I was recently challenged to compile a list of ten books I consider the most influential in my life. I have read HUNDREDS of books, so this is really hard for me. Anybody who knows me knows I can rarely be found without a book in my hand or packed in whatever oversized mom bag I am carrying that day.
My first “real job” was working as a page at Mt. Lebanon Library. It was perfect – I lived next door to it, they worked around my sports schedule, and I got to spend time surrounded by books. They are my escape. They are my security blanket. They are my sanity.
I also have so many different genres of books that I love. My living room is my personal library with books divided by topic and age. But, if I had to pick ten books that have shaped me in some way, I think this is about the best I could do.

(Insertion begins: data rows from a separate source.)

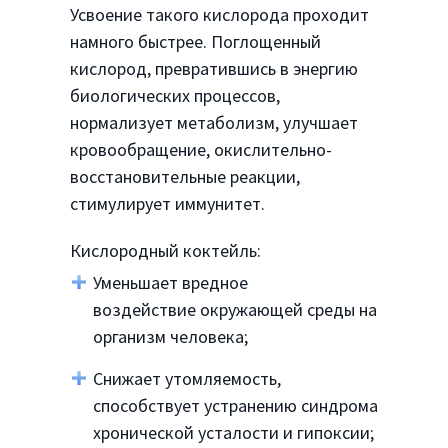
Усвоение такого кислорода проходит
намного быстрее. Поглощенный
кислород, превратившись в энергию
биологических процессов,
нормализует метаболизм, улучшает
кровообращение, окислительно-
восстановительные реакции,
стимулирует иммунитет.
Кислородный коктейль:
Уменьшает вредное
воздействие окружающей среды на
организм человека;
Снижает утомляемость,
способствует устранению синдрома
хронической усталости и гипоксии;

- The Giving Tree by Shel Silverstein
- Hope for the Flowers by Trina Paulus
- Emily of New Moon by L.M. Montgomery
- Jonathan Livingston Seagull by Richard Bach
- The Catcher in the Rye by J.D. Salinger
- The Alchemist by Paulo Coelho
- The Hobbit by J.R.R. Tolkien
- Dark Tower by Stephen King
- The Shining by Stephen King
- Lyrics of a Lowly Life by Paul Laurence Dunbar
This list is clearly all over the place. How can The Giving Tree and The Shining be on the same list? Nobody told me my list had to make sense, just that I should put a list together. I am going to break this down into two entries, otherwise this post will be never ending.
Let me start with The Giving Tree. I think most people have read this book or had this book read to them. It is a beautiful story of a boy and a tree who love each other. But, as the boy grows up, we see how his relationship with the tree changes and how his needs change. One thing I love about this book is how even though the words stay the same, the story changes as we get older. We are able to relate to both the boy and the tree, depending on what relationship we are comparing it to. To whom am the boy and to whom am I the tree?
Hope for the Flowers is a charming story of a caterpillar named Stripe. It says on the cover that it is “a tale – partly about life, partly about revolution and lots about hope, for adults and others (including caterpillars who can read).” We follow Stripe on his journey of love, loss, self doubt and self discovery. As somebody who has lived with depression and anxiety since I was a teen, this book has given me hope and encouragement. Even when things feel dark, there is always hope!
Most people are familiar with Anne of Green Gables but much fewer know Emily of New Moon by the same author. Emily of New Moon is the first of three books in the trilogy. This book absolutely captivated me as a young girl, maybe around age 10. It was this book and the beautiful description of Prince Edward Island that first sparked an interest in me to see new places and take risks. (Even though I have yet to visit PEI!) This book (and the two that followed) were more than just my first real “coming of age” book, but my first real experience with a strong, bold, outspoken and adventurous heroine. Emily and her story gave me permission to be all of those things in my own life.
I first read Jonathan Livingston Seagull probably around 14 or 15-years-old, and have read it at least 20 times since. I like to start every new year rereading this story of an inspired seagull in constant search of personal greatness. In fact, I love this book so much that I have a seagull tattoo on my left shoulder. I love having the reminder to never accept anybody else’s limits and to continue striving for the next level of my best self. It is a short read with a lasting impact.
The last book I’m going to share on this first half of my list is one which people seem to have strong feelings about one way or another. My guess is most of us had it as mandatory reading in high school, and who really wants mandatory anything! Holden Caulfield and Catcher in the Rye came into my life as a 10th grade student at Mt. Lebanon High School. (Guilty confession, I stole my high school copy and still have it with all my highlighting and dog eared pages.) Why I liked it at 15 and why I like it at 42 are different, though. At 15, I related to Holden’s internal struggle of figuring out who he was versus who people thought he should be. Now, as an adult, I see the book and Holden quite differently, and I see Holden in a lot of people around me. Holden dislikes others for the traits he dislikes in himself. I think we all know a few people who take issue with us for some unknown reason. This book has helped me realize that often it is people’s own “inner Holden” that is causing them to be defensive and not anything I have done.